■ Job ■
Could you rewrite the lines from the first one through the line that has "state / province: Valle del Cauca", replacing "collection date" with "date collected" and leaving everything else as it is? Return only those lines.

begin Input data

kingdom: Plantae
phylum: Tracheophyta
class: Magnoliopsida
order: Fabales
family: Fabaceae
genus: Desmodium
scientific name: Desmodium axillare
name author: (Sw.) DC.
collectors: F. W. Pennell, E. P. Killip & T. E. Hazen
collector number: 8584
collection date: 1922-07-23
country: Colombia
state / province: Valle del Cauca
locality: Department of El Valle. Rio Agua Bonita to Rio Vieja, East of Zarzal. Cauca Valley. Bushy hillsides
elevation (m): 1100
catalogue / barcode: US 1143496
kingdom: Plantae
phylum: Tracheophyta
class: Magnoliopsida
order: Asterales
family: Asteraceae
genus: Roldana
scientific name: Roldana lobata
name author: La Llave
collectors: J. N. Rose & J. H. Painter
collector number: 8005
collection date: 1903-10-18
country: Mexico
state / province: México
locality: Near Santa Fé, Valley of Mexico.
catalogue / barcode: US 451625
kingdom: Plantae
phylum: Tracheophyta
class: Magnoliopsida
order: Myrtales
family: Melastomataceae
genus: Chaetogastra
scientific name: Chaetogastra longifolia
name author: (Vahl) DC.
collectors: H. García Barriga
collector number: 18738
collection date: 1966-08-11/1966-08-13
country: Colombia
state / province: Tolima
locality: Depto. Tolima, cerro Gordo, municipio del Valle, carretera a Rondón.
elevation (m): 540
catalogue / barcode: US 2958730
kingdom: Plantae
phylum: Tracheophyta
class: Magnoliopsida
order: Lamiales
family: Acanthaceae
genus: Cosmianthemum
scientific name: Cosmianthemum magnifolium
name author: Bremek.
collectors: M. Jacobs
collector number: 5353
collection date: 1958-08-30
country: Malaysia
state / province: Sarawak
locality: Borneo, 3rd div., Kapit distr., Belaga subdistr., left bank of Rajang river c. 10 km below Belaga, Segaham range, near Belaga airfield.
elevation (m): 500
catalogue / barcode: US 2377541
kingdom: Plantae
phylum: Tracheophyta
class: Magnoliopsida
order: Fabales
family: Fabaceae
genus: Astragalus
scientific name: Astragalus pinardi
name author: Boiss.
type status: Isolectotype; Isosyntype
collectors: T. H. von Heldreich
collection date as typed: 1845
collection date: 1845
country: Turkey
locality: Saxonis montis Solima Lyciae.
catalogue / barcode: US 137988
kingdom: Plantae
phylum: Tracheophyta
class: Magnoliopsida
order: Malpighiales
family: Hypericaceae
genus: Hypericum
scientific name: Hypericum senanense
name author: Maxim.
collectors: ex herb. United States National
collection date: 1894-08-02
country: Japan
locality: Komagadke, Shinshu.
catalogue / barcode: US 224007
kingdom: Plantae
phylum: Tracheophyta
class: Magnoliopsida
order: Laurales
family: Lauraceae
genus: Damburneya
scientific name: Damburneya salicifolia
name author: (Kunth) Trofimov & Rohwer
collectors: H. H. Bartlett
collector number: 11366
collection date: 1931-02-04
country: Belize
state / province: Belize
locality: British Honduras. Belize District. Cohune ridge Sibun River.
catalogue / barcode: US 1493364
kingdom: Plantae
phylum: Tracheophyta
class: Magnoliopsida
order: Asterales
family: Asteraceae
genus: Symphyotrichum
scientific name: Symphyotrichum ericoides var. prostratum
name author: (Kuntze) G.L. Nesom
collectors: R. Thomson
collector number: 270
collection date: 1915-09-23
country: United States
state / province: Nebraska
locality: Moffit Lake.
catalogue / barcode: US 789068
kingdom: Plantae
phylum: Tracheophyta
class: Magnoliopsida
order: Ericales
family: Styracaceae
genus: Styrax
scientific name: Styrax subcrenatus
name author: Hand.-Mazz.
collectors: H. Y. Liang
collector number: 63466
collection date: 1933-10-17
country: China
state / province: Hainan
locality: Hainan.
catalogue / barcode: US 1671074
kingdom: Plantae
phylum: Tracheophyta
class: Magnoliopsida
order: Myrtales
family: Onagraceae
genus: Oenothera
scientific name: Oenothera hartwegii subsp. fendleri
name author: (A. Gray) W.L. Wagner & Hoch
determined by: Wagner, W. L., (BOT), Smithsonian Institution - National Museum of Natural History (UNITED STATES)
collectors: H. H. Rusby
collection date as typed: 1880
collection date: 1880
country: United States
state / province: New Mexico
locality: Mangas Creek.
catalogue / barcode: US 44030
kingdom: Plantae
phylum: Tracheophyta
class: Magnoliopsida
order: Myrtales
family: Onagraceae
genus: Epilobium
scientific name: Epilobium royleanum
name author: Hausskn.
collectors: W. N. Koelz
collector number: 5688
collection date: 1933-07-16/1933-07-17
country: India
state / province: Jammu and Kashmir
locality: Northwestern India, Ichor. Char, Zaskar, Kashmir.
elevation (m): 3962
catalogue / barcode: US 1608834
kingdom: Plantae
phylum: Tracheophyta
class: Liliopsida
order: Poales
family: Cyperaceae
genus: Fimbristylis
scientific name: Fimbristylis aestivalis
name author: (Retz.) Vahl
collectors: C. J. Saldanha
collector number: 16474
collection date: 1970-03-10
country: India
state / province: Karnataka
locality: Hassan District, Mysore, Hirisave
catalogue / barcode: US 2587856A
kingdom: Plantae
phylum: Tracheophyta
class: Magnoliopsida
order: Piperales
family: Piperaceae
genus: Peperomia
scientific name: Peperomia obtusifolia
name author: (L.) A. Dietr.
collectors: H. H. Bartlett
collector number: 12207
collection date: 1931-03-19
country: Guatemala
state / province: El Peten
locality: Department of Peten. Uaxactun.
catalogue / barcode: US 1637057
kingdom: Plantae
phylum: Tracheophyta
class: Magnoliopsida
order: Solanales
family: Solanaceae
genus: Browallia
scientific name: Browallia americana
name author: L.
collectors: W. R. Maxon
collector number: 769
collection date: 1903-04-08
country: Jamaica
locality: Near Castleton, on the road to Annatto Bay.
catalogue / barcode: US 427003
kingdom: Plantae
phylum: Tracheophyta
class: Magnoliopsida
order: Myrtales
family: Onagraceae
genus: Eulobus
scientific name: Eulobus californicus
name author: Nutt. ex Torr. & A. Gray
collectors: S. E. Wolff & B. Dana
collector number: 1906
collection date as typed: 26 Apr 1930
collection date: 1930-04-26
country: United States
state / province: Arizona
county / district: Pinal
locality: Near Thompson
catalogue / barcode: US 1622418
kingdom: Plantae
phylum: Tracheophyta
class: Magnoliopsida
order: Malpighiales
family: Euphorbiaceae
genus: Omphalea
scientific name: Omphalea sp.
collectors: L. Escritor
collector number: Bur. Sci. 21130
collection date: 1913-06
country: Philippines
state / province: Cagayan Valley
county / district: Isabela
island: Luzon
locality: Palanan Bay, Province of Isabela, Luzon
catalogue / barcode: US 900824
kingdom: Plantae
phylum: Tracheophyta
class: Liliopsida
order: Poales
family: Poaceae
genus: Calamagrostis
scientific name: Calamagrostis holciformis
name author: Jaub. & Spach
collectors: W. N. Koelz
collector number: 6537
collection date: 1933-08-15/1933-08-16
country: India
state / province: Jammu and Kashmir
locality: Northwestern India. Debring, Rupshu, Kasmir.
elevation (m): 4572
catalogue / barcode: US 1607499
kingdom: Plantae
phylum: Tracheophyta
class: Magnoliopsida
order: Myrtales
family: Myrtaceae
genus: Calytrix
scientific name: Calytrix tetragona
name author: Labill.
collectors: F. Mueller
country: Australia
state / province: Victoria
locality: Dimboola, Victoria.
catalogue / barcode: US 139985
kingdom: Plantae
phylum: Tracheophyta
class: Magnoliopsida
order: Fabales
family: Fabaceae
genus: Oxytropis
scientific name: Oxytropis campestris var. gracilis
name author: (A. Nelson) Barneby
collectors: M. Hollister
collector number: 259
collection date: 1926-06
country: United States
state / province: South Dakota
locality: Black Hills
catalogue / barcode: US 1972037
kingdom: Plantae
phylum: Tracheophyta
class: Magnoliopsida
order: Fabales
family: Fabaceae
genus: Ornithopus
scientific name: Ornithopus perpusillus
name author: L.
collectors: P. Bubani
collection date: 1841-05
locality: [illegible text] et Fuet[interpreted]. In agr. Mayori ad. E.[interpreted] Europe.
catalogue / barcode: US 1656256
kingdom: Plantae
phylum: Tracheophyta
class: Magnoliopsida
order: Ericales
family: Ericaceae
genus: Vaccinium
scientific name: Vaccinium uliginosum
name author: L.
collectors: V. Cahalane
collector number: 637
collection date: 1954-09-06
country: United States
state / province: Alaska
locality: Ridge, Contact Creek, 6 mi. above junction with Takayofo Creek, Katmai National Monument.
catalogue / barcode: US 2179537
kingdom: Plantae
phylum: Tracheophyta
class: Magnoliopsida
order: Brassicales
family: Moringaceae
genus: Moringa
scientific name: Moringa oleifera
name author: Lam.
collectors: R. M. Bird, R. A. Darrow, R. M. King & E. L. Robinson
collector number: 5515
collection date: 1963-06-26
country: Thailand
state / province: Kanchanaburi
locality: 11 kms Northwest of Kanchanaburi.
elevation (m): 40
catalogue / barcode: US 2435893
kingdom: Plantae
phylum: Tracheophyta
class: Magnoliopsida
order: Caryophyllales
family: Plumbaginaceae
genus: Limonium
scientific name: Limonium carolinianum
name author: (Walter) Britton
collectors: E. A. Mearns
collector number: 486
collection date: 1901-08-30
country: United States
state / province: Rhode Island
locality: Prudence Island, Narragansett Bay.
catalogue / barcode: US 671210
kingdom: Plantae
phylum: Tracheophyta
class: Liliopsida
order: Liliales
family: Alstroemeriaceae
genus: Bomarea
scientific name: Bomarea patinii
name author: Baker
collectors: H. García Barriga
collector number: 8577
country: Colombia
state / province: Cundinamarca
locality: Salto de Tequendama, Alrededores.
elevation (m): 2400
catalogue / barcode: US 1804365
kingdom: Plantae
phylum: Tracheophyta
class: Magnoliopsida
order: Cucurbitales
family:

end Input data

■ Task response ■
kingdom: Plantae
phylum: Tracheophyta
class: Magnoliopsida
order: Fabales
family: Fabaceae
genus: Desmodium
scientific name: Desmodium axillare
name author: (Sw.) DC.
collectors: F. W. Pennell, E. P. Killip & T. E. Hazen
collector number: 8584
date collected: 1922-07-23
country: Colombia
state / province: Valle del Cauca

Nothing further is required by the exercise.